Text shown:
►
Today, companies all have something in common when thinking about how they will meet the new challenges that have been thrust upon them by COVID-19 lockdowns. Leaders and employees are trying to figure out the best ways to stay safe and, stay productive.
Peter Drucker once said, “You can’t manage what you can’t measure.” Drucker also said that you can’t know whether or not you are successful unless success is defined and tracked. So it follows, what you measure is what you’ll get.
Senior executives understand that their organization’s management system strongly affects the behavior of managers and employees. Executives also understand that traditional financial accounting measures like return-on-investment and earnings-per-share can give misleading signals for innovation and continuous improvement during these trying times. The traditional financial performance measures worked well for the industrial and information eras, but they are out of step with the skills and competencies companies require today.
During the early 1990s, Dr.’s Robert S. Kaplan and David P. Norton developed The Balanced Scorecard to provide the measures that drive performance. As managers and academic researchers have tried to remedy current performance measurement systems’ inadequacies, some have focused on making financial measures more relevant. Others have said, “Forget the financial measures. Improve operational measures like cycle time and defect rates; the financial results will follow.”
◄
The data:
►
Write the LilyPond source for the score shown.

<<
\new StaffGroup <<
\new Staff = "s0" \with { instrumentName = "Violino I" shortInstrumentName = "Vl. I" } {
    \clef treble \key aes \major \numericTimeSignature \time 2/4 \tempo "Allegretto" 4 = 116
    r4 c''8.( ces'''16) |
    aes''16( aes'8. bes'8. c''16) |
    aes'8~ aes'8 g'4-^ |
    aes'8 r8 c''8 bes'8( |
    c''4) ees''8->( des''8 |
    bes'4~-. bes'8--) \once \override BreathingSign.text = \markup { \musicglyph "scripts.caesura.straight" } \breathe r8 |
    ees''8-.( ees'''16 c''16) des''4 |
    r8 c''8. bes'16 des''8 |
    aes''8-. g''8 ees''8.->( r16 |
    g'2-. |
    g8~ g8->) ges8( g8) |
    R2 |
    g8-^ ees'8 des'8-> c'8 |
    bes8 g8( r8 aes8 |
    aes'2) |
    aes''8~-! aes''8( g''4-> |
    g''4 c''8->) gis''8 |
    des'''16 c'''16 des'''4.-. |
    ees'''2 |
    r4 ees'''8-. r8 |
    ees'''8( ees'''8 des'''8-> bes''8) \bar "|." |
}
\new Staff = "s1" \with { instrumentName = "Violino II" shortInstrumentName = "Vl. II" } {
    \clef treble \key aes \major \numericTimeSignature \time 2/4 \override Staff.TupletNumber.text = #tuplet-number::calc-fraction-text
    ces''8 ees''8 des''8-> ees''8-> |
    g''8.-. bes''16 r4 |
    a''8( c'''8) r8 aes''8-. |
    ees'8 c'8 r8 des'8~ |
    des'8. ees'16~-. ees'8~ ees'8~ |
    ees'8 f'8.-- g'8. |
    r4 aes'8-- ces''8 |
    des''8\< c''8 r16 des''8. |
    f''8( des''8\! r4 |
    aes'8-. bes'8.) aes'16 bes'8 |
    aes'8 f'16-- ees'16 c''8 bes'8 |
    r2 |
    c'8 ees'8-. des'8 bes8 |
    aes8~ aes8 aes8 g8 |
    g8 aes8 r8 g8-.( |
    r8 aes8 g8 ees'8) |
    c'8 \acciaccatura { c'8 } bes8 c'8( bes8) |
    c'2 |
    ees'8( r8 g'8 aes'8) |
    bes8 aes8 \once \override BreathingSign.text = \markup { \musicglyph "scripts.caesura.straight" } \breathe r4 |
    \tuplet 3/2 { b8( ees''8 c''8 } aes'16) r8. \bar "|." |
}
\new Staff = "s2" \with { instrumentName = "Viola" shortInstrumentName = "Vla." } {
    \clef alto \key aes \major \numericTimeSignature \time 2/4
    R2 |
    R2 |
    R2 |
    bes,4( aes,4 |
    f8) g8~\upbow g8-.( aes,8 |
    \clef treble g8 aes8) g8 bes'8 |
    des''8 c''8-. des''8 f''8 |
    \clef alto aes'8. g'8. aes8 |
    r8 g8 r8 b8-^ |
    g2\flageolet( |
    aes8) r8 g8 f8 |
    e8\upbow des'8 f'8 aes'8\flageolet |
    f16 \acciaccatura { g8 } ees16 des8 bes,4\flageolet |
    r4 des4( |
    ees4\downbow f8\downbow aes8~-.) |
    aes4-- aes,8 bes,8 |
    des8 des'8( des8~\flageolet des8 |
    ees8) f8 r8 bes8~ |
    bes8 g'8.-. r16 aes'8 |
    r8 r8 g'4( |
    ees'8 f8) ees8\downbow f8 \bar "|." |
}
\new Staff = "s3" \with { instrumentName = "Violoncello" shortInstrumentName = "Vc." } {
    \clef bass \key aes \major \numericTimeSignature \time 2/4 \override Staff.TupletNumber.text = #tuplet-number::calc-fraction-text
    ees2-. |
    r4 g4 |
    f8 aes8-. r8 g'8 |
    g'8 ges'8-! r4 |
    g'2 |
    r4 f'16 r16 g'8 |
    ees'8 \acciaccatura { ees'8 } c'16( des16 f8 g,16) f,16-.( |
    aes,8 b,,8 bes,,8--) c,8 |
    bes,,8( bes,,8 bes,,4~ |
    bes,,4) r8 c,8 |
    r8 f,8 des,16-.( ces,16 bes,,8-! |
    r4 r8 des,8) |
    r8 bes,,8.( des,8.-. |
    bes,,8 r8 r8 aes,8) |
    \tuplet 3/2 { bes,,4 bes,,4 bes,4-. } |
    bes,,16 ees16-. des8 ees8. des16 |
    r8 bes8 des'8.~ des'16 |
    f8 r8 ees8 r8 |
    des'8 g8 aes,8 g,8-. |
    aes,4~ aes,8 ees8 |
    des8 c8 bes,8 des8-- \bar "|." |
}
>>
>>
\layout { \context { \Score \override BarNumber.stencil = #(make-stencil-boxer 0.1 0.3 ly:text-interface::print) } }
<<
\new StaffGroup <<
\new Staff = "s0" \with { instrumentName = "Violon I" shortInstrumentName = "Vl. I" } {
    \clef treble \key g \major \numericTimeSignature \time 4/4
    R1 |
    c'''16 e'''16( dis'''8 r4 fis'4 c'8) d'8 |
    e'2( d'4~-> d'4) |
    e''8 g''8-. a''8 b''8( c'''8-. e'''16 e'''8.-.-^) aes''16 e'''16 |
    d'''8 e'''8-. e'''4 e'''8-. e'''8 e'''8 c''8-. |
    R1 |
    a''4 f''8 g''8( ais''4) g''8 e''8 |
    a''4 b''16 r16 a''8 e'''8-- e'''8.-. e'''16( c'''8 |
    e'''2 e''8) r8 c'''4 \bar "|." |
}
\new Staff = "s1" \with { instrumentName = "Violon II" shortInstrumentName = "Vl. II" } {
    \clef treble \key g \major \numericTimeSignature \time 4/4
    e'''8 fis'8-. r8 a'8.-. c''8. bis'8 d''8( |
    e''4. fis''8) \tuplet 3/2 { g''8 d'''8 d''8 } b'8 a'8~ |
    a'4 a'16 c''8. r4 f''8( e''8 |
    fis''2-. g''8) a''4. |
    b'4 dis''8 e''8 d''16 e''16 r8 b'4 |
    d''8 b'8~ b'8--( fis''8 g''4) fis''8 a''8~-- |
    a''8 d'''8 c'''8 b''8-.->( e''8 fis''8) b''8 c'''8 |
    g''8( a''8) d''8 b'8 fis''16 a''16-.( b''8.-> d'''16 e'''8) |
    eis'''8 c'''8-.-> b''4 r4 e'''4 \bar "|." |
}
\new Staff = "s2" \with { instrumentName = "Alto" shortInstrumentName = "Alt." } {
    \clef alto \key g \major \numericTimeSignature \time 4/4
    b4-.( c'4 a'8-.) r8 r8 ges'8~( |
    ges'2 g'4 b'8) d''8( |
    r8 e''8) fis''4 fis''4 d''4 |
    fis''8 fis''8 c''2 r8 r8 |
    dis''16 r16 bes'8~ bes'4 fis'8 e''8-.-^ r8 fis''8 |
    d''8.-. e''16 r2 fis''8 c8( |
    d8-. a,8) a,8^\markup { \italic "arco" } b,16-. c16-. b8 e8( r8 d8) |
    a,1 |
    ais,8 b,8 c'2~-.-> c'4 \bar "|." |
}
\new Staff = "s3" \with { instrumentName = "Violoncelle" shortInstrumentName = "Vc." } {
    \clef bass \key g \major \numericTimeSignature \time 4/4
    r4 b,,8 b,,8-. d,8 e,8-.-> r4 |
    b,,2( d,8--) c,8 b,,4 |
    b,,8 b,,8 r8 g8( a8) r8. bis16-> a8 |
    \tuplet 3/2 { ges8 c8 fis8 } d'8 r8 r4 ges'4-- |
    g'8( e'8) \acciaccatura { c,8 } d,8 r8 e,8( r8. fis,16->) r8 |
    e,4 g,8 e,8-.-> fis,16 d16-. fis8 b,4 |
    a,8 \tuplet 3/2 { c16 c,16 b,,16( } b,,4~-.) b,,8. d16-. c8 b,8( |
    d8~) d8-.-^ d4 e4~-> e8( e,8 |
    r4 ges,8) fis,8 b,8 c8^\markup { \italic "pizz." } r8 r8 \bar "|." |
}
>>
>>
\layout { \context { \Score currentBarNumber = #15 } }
◄
Task A: Reproduce the performance measurement passage word for word, starting with "Today, companies all" and going on through "and, stay productive.".
Task B: Resume the performance measurement passage after its final sentence and carry it forward.

Exercise response A:
Today, companies all have something in common when thinking about how they will meet the new challenges that have been thrust upon them by COVID-19 lockdowns. Leaders and employees are trying to figure out the best ways to stay safe and, stay productive.

Exercise response B:
But managers should not have to choose between innovation and operational measures. Managers need a balanced presentation of both innovation and operational measures to keep their organizations on track with their strategic goals, particularly as they change their strategies to forge new ways of doing business.
MarketCues has developed the SmartPlan™ Scorecard to drive an organization’s innovation and improvement activities while tracking the results of the specific action steps that are taken. KPIs are generated from MarketCues’ SmartPlan360™ organizational software to provide an objective baseline of organizational performance and market readiness. Taken together, these strategic measures drive future financial performance.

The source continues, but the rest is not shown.